Reglas básicas para los ejercicios

• La respiración debe ser profunda y consciente, inspirando (ingresando) aire por la nariz y espirando (expulsando) por la boca.
• Los movimientos de los ejercicios deben ser pausados y bien realizados (tal como se describen en los gráficos), movimientos bruscos e imprecisos perjudican el efecto benéfico de los ejercicios.
• Los ejercicios deben realizarse 3 veces por semana durante la primera semana de entrenamiento, y a partir de la segunda semana se deben repetir todos los días (menos el domingo).
• Después de hacer los ejercicios puedes darte una ducha fresca; en caso de no tolerarla, luego del baño caliente o tibio, pásate una esponja de agua fría por todo el cuerpo. El agua fría cierra los poros evitando la pérdida de energía corporal y tonifica los músculos.
• Si padeces algún problema de salud (en el corazón, pulmones, riñones, etc.) o muscular (desgarro, estrías, contracturas, etc.) debed consultar con un médico antes de hacer cualquier ejercicio.

Niveles de entrenamiento

Una serie es la cantidad de repeticiones que se hacen de un ejercicio sin descansar, y una repetición es el movimiento propio del ejercicio. El descanso que se toma entre las series de un mismo ejercicio debe ir de 45 segundos a 1 minuto y medio, mientras que el descanso entre ejercicios debe ir de 1 a 3 minutos. A continuación proponemos tres niveles de ejecución del entrenamiento describiendo la cantidad de series y repeticiones que deben seguirse para cada ejercicio: Inicial (al comenzar el plan): 3 series de 10, 12 y 15 repeticiones respectivamente. Medio (después de 1 mes): 3 series de 12, 15 y 18 repeticiones respectivamente. Avanzado (más de 2 meses): 3 series de 15, 18 y 20 repeticiones respectivamente.

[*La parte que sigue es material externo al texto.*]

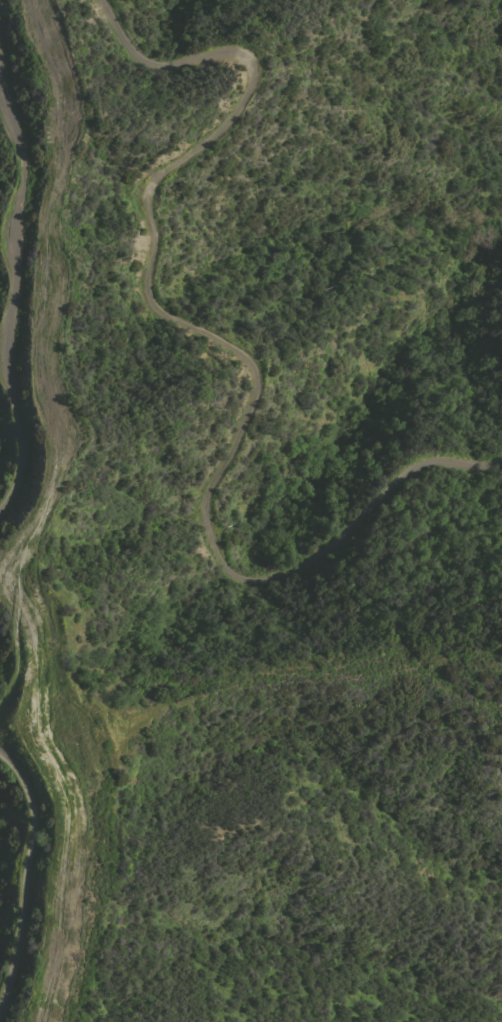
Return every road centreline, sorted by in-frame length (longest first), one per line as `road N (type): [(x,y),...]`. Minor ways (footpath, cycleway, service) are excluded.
road 1 (track): [(501,458),(412,465),(302,568),(257,584),(227,572),(204,506),(236,444),(254,374),(235,347),(155,306),(147,201),(160,172),(233,116),(250,74),(224,52),(148,61),(128,44),(104,0)]
road 2 (track): [(0,507),(20,463),(5,360),(23,160),(0,97)]
road 3 (track): [(0,1006),(33,817),(30,795),(0,754)]

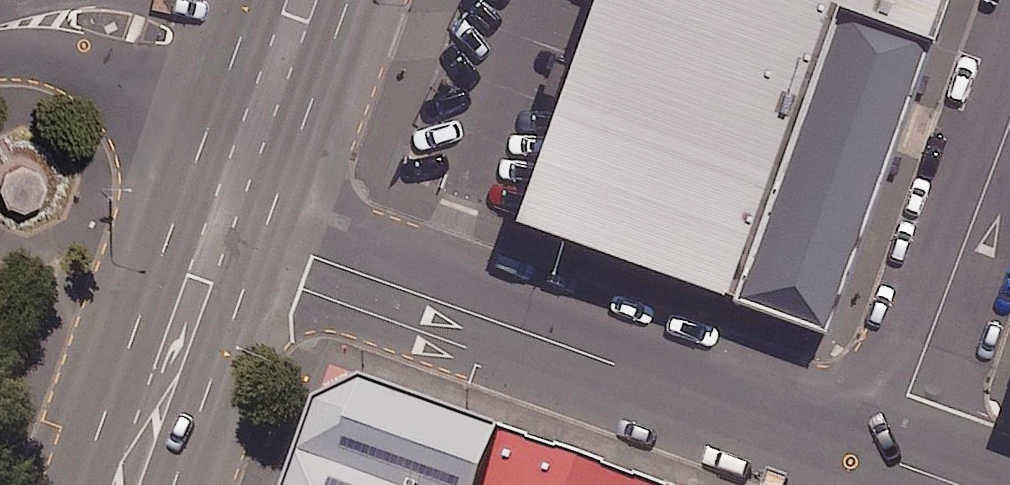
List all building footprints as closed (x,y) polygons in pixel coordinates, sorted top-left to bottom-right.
[(518,230),(738,306),(842,10),(813,0),(599,0),(518,230)] [(842,10),(938,43),(953,0),(813,0),(842,10)] [(834,339),(938,43),(842,10),(738,306),(834,339)] [(46,182),(39,166),(20,161),(5,168),(0,184),(0,186),(7,200),(24,207),(41,199),(46,182)] [(332,366),(290,484),(487,484),(507,428),(332,366)] [(507,428),(487,484),(668,484),(507,428)]
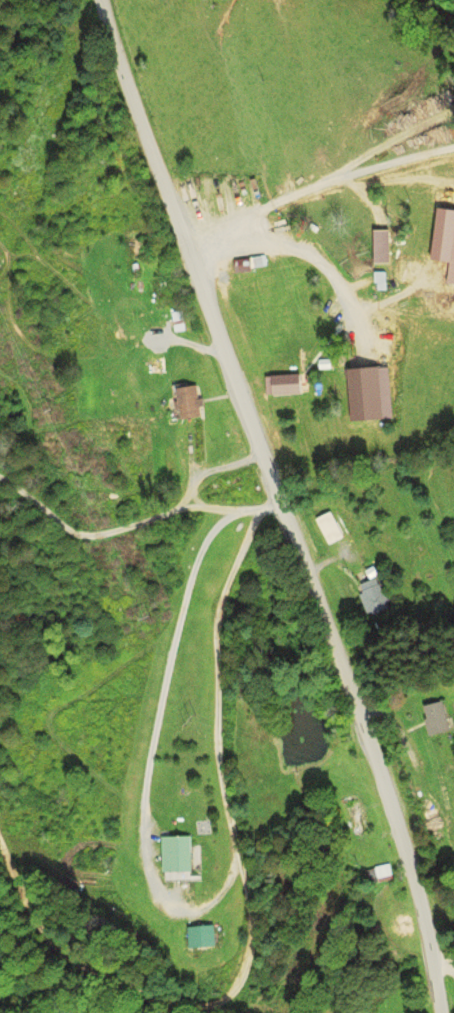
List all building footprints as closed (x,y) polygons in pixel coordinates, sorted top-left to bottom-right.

Uno por uno, los ejercicios

1. Giros para hombros
Parados, los brazos estirados al costado del cuerpo formando un ángulo de 90º con el tórax y los puños ligeramente cerrados, efectuar pequeños giros (rápidos pero continuos) moviendo levemente los brazos hacia adelante y atrás al mismo tiempo que se realiza una tensión en los músculos de los hombros. Contabilizar un total de 50 a 75 giros por serie. 

2. Flexiones de brazos «lagartijas»
Con el cuerpo extendido paralelo al piso y los brazos a los costados flexionados (en posición de lagartija), ascender estirando los brazos hasta que queden derechos; luego descender flexionando los brazos y tratando de que el tórax casi toque el piso. Al ascender aspirar el aire por la nariz y al descender exhalarlo por la boca. 

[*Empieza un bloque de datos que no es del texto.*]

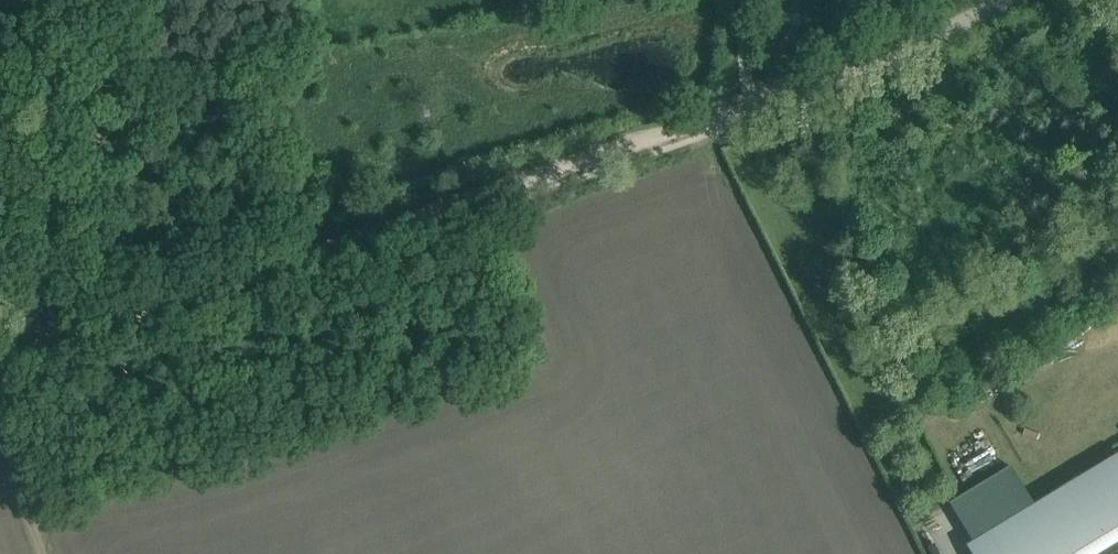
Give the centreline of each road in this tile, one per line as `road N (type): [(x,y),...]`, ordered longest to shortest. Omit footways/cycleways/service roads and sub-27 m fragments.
road 1 (track): [(5,362),(732,114)]
road 2 (track): [(40,350),(54,0)]
road 3 (unclassified): [(732,114),(866,69),(1007,0)]
road 4 (track): [(44,553),(7,439),(5,362)]

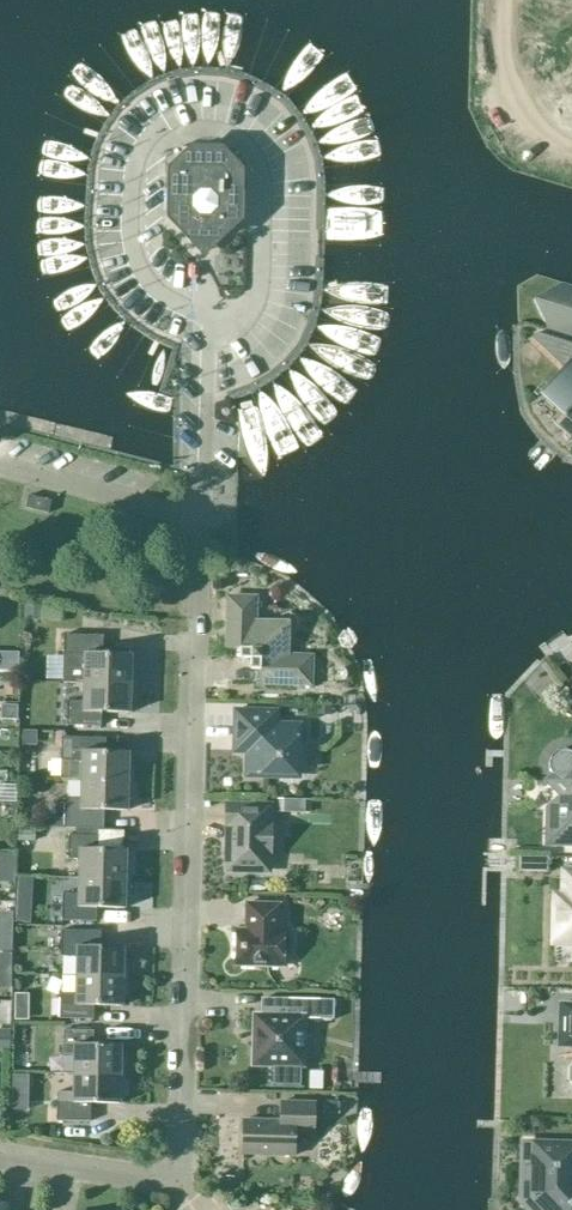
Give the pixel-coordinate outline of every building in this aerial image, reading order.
[(522,74),(571,73),(571,0),(521,0),(522,74)] [(240,156),(171,155),(170,217),(194,242),(213,242),(239,218),(240,156)] [(554,288),(533,300),(544,322),(571,331),(571,294),(554,288)] [(570,360),(540,392),(562,413),(553,423),(571,441),(571,440),(571,362),(570,360)] [(48,513),(51,500),(29,494),(25,507),(48,513)] [(254,598),(228,598),(226,648),(240,648),(239,658),(243,658),(250,665),(250,669),(259,669),(259,682),(309,683),(310,657),(288,656),(289,644),(286,635),(274,623),(265,620),(253,620),(254,598)] [(84,682),(135,684),(135,666),(130,666),(131,654),(102,654),(102,635),(64,634),(62,682),(84,682)] [(134,701),(135,684),(84,682),(83,701),(67,701),(66,725),(101,726),(101,712),(129,713),(129,701),(134,701)] [(276,724),(276,711),(234,710),(234,739),(236,739),(236,749),(246,749),(245,776),(267,776),(267,773),(290,773),(295,769),(296,746),(299,746),(300,725),(276,724)] [(105,738),(61,736),(60,779),(81,780),(132,781),(133,764),(128,764),(128,752),(105,751),(105,738)] [(571,749),(569,748),(567,748),(564,748),(562,748),(560,749),(558,749),(556,750),(555,751),(553,753),(552,754),(551,756),(550,757),(549,759),(548,761),(548,764),(548,766),(548,768),(549,770),(550,773),(551,774),(553,776),(549,780),(563,795),(549,808),(548,841),(571,841),(571,749)] [(132,781),(81,780),(80,799),(64,798),(63,827),(103,828),(103,810),(127,811),(127,799),(132,799),(132,781)] [(16,786),(6,786),(6,801),(16,801),(16,786)] [(296,799),(278,799),(278,812),(296,813),(296,799)] [(268,807),(227,806),(226,823),(229,823),(228,831),(232,835),(233,840),(228,844),(228,869),(266,869),(267,853),(271,849),(272,828),(267,824),(268,807)] [(36,829),(20,829),(19,841),(35,842),(36,829)] [(79,859),(78,878),(130,879),(130,862),(125,862),(126,850),(97,849),(98,835),(68,835),(67,859),(79,859)] [(13,854),(1,854),(0,875),(13,875),(13,854)] [(563,870),(562,895),(555,895),(554,941),(571,941),(571,870),(563,870)] [(130,879),(78,878),(78,894),(62,893),(61,920),(96,921),(96,907),(124,908),(124,896),(129,896),(130,879)] [(280,904),(246,903),(246,922),(248,922),(247,929),(236,929),(235,965),(283,967),(284,930),(279,930),(280,904)] [(76,957),(76,976),(127,977),(127,960),(123,960),(123,948),(100,947),(100,931),(60,930),(60,957),(76,957)] [(0,953),(0,964),(11,964),(11,953),(0,953)] [(127,977),(76,976),(76,995),(59,995),(59,1019),(94,1019),(94,1006),(122,1006),(122,994),(127,994),(127,977)] [(337,1000),(265,998),(264,1016),(255,1016),(254,1064),(273,1064),(272,1087),(301,1088),(303,1018),(337,1019),(337,1000)] [(560,1003),(559,1045),(571,1045),(571,1003),(560,1003)] [(0,1028),(0,1051),(10,1052),(11,1029),(0,1028)] [(74,1055),(73,1073),(124,1075),(125,1057),(120,1057),(120,1045),(92,1045),(93,1031),(63,1030),(62,1054),(74,1055)] [(124,1075),(73,1073),(73,1092),(57,1091),(56,1120),(90,1121),(90,1103),(119,1104),(119,1092),(124,1092),(124,1075)] [(280,1121),(243,1119),(242,1154),(294,1155),(295,1133),(313,1134),(314,1102),(281,1101),(280,1121)] [(339,1103),(325,1102),(324,1113),(339,1113),(339,1103)] [(537,1179),(535,1179),(533,1180),(530,1180),(528,1181),(527,1182),(525,1183),(523,1186),(522,1188),(521,1190),(520,1192),(520,1194),(520,1196),(520,1199),(521,1201),(522,1203),(524,1205),(525,1207),(527,1208),(528,1208),(530,1209),(533,1209),(538,1209),(541,1209),(542,1208),(544,1207),(546,1206),(547,1205),(551,1209),(571,1209),(571,1145),(538,1144),(537,1179)]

3) Cierre isométrico (variante 1): Parados, con las piernas abiertas y semiflexionadas, contraer abdomen y glúteos. Llevar los brazos abiertos a la altura de los hombros, levemente flexionados y con los puños cerrados. Cerrarlos hacia abajo y frente al pecho juntando codos y antebrazos; luego volver a la posición inicial. Es muy importante hacer este movimiento con fuerza, como si imaginariamente se estuviera apretando algo entre los brazos. 

4) Cierre isométrico (variante 2): En la misma posición, con los brazos flexionados pero los puños apuntando al techo, abrir y cerrar los brazos juntando los codos. Al cerrarlo se debe presionar con fuerza como si se empujara un objeto muy pesado, después relajar y llevar a la postura inicial. 

5) Flexiones de tríceps (posición vertical): De espaldas, apoyados con las palmas de las manos en una banqueta alta, doblar los codos y bajar el cuerpo, sintiendo la fuerza en los tríceps (la parte "de atrás" de los brazos). Volver a subir y bajar nuevamente, unas 10 veces inicialmente.